Alina mengiyakan dengan anggukan senang, "semuanya karena Iyan."
"Iya, Iyan udah cerita. Senang dengernya. Semoga nanti diterima dan kamu bisa jalani dengan senang."
"Sakya?" Alina memanggil lagi saat mereka beberapa saat saling diam.
"Ya??"
Alina menggerak-gerakkan kakinya karena gugup ingin bertanya, "banyak ya cewek yang usaha deketin kamu kayak aku?"
"Kok mendadak nanyain itu?" tanya Sakya terkejut dengan pertanyaan Alina.
"Bener ya?"
"Memangnya kenapa?"
Gadis itu menunduk sambil tangannya saling bertautan satu sama lain, "aku baru sadar kalau ada banyak orang sepertiku, bahkan jauh sebelum aku suka sama kamu. Bodoh banget sempat mikir kalau cuma aku yang suka dan deket sama kamu."
"Hei, pembicaraan ini membuatku tidak nyaman." Sakya terkekeh namun tampaknya itu tidak berpengaruh pada ekspresi Alina yang datar cenderung murung.
Melihat itu Sakya menghela napas panjang, "bukankah kita teman sekarang?"
"Iya." jawab Alina pendek dan lesu.
"Aku ga tahu siapa saja yang menyukaiku dan aku ga bisa atur itu. Tapi aku tahu dan bisa atur dengan siapa aku mau dekat dan merasa nyaman."
Alina mengangguk saja tanpa suara dan perubahan ekspresi yang berarti.
"Bukankah sekarang kita dekat? Apa kamu tidak senang dengan itu?"
"Iyan bilang kamu orangnya ramah dan bisa dekat sama siapapun, bahkan cewek membosankan sepertikupun."

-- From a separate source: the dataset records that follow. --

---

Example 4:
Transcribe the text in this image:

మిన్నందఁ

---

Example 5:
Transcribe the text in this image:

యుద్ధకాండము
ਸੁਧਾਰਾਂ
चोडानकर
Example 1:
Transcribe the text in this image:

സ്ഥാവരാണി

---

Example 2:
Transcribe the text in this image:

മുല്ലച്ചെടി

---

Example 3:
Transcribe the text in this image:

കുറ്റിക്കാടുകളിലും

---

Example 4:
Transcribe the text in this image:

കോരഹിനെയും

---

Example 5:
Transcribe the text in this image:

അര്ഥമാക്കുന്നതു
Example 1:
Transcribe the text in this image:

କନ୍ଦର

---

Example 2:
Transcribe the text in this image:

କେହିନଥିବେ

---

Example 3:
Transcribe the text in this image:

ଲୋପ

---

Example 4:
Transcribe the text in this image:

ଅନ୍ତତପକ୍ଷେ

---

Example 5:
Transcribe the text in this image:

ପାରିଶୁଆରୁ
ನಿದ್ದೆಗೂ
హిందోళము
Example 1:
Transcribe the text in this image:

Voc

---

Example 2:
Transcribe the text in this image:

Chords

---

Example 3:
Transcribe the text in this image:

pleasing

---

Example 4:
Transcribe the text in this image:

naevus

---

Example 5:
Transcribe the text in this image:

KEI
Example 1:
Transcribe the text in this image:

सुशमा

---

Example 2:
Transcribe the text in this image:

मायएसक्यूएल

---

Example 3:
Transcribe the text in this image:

Sakya tertawa mendengar jawaban Alina yang terus cemberut, "kamu ga ingat ucapan kamu waktu itu?"
"Apa?"
"Aku ga boleh pacaran dan kalaupun pacaran, pacarnya itu adalah kamu."

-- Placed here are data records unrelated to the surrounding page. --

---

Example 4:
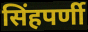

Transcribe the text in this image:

सिंहपर्णी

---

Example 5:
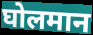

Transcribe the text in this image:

घोलमान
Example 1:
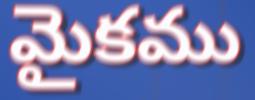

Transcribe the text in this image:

మైకము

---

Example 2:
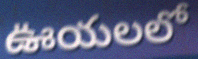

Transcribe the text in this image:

ఊయలలో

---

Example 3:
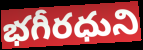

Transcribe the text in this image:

భగీరధుని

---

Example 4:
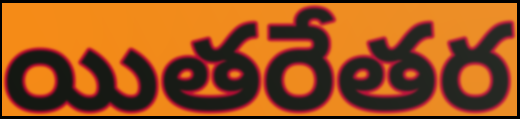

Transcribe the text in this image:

యితరేతర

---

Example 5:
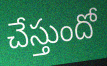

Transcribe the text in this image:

చేస్తుందో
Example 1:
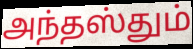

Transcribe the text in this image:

அந்தஸ்தும்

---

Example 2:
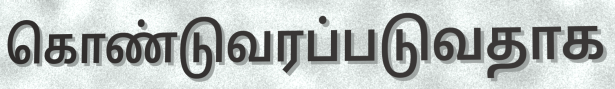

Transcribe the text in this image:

கொண்டுவரப்படுவதாக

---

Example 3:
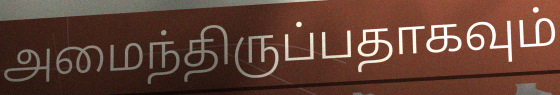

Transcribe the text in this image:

அமைந்திருப்பதாகவும்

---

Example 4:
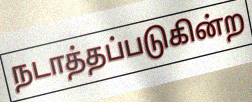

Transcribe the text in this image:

நடாத்தப்படுகின்ற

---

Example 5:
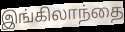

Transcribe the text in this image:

இங்கிலாந்தை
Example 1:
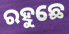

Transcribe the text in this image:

ରହୁଛେ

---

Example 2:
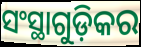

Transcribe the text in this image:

ସଂସ୍ଥାଗୁଡ଼ିକର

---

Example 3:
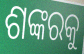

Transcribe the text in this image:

ଶଙ୍କରକୁ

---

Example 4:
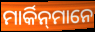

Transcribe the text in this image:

ମାର୍କିନ୍‌ମାନେ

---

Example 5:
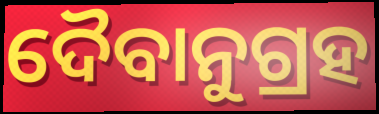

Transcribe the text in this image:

ଦୈବାନୁଗ୍ରହ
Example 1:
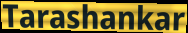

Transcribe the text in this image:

Tarashankar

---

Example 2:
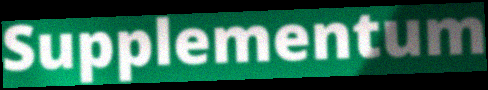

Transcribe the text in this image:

Supplementum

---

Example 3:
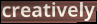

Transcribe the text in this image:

creatively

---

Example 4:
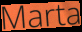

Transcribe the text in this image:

Marta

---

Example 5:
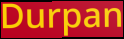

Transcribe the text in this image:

Durpan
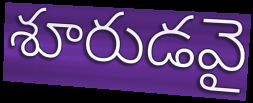
శూరుడవై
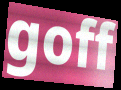
goff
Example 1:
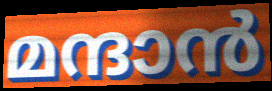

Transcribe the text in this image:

മന്ദാൻ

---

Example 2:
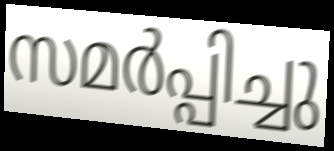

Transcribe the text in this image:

സമർപ്പിച്ചു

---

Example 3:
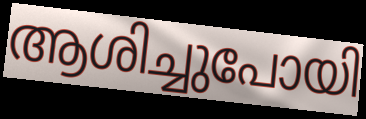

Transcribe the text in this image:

ആശിച്ചുപോയി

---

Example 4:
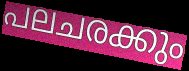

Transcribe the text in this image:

പലചരക്കും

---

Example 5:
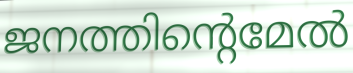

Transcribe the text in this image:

ജനത്തിന്റെമേൽ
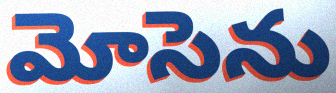
మోసెను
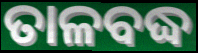
ତାଳବଦ୍ଧ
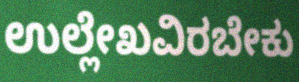
ಉಲ್ಲೇಖವಿರಬೇಕು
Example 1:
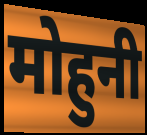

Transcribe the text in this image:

मोहुनी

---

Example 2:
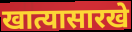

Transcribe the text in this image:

खात्यासारखे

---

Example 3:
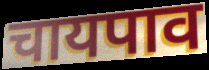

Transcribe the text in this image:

चायपाव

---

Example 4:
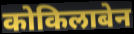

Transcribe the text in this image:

कोकिलाबेन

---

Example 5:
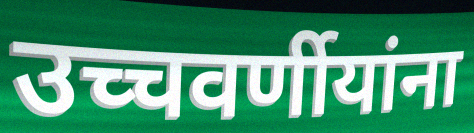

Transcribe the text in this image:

उच्चवर्णीयांना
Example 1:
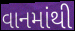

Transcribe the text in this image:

વાનમાંથી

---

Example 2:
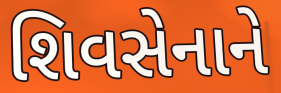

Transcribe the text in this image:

શિવસેનાને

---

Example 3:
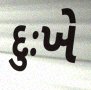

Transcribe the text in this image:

દુઃખે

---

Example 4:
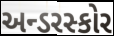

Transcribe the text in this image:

અન્ડરસ્કોર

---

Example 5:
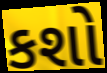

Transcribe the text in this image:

કશો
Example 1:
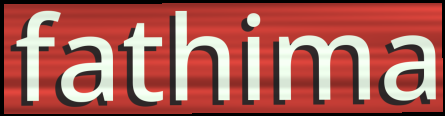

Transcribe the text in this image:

fathima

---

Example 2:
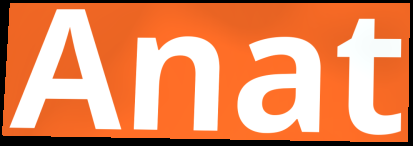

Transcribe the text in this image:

Anat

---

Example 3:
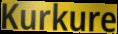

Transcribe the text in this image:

Kurkure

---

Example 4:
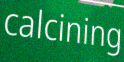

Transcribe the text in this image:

calcining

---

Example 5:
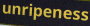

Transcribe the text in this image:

unripeness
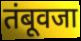
तंबूवजा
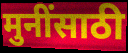
मुनींसाठी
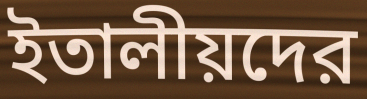
ইতালীয়দের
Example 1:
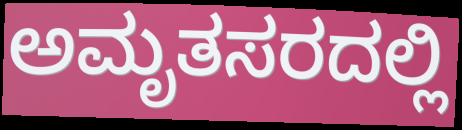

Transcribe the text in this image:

ಅಮೃತಸರದಲ್ಲಿ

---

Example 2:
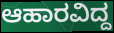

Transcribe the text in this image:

ಆಹಾರವಿದ್ದ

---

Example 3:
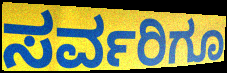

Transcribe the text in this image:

ಸರ್ವರಿಗೂ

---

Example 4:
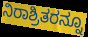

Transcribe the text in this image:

ನಿರಾಶ್ರಿತರನ್ನೂ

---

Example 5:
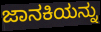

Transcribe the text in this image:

ಜಾನಕಿಯನ್ನು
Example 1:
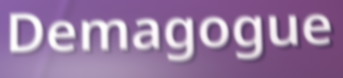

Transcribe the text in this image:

Demagogue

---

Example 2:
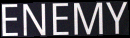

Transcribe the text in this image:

ENEMY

Alina terdiam memperhatikan Sakya, "itu hanya ucapan asal."
"Aku udah coba memikirkannya dan aku merasa itu sulit sekali." Sakya merubah posisinya untuk bersandar pada bahu kursi sepenuhnya sambil menatap jauh ke depan.
"Maksudnya??"
"Aku ini orang biasa, sedangkan kamu? Kamu seperti memiliki segalanya bahkan dari keluarga elit, sangat tidak pantas rasanya denganku."
"Sakya! Apa artinya kamu menyukaiku sekarang?" tanya Alina antusias.
Sakya menggeleng sambil tertawa, "siapa bilang? Aku hanya coba memikirkannya. Sekedar memikirkannya saja terasa berat, apalagi sungguhan ya? Bahkan untuk bertemu denganku kamu mesti panjat pagar."
Walaupun seperti candaan tapi kalimat Sakya berhasil membuat Alina merasa diserang dan tak bisa berbuat apa-apa. Ia memperhatikan wajah Sakya yang kini meminum minumannya dengan santai.
"Aku benar-benar jatuh cinta sama Sakya.., aku harus dengannya."